I like the idea of rector as the principal of a school. It just came to my mind that the head of a university can be called "Rector".
I think the term clarifies how the RC has deviated of the Catholic tradition about the primate.
The title of rector, clearly, shows the primate as head of the Church, seeing the Church as a school.
At the same time, the primate was the bishop of Rome and is now the bishop of Constantinople. What does this tell about how this school is organized?
A common rector, generally speaking, administrates over *all* the university. The directors of each faculty and other academic authorities are a committee or council over which the rector presides with authority, but not absolute authority. The head of the Law Faculty has full autonomy in his college and the interference of the rector is limited.
Now, one important factor is that usually, the rector is *not* the head of any faculty. He may have been, but, in the universities I have known, he has to leave the position as head of a faculty to become the rector of the university.

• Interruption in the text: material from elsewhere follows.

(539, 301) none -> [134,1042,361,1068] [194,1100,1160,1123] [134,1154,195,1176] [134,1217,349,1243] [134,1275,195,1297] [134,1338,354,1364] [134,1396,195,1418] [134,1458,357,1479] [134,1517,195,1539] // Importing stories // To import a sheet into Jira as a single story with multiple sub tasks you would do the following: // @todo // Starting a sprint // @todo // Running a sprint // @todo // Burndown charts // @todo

An administrative structure wherein one of the heads of the faculty is chosen as rector is definetely a *consiliary* administrative organization, where the counsil is highest authority and one of the counsil members holds presiding power over *the counsil*, not over the faculties themselves. The only faculty he is responsible for is his own.
This seems to be the case of the Church "first among equals". Each diocese is a university with its own director. The council of the Church is like the International Association of Universities. The primate is the president of this association, but not an universal principal for every university, college and faculty in the world. This seems to fit exactly what Justinian (and Phocas I guess) meant when they said that the Roman bishops were head of the *bishops* and of the *churches* and not head of the Church.
The "according to the whole" tradition also means that. The Church, with capital letter, has as its sole visible and invisible rector, the Incarnated and Resurrected Son of God, Our Lord Jesus Christ. Each church "iconizes" and actualizes that by being a local school with its own rector, the bishop, and faculty principals, the priests, and teachers, deacons (one cannot avoid to notice that liturgically, deacons were supposed to do most of the "talking", with comparatively fewer interventions of the priest. Priests only sing most of the liturgy because of the lack of deacons).
If the bishops are the "rectors" of the "universities", the Archbishops and Metropolitans are like the presidents of the regional "associations" of universities, although, they are rectors themselves. Likewise, the primate, the first among equals, is a rector to whom was given the honour of being the "president" of the "international association of universities". In practice, he manages his own university only. But is also the president of an international association of leaders. These regional and international associations, however, are not universities. The university only exists locally, with its head-rector. They are communication, exchange tools through which the various universities, each one "according to the whole", can improve their work, defend against common enemies and have some unity of action in the world.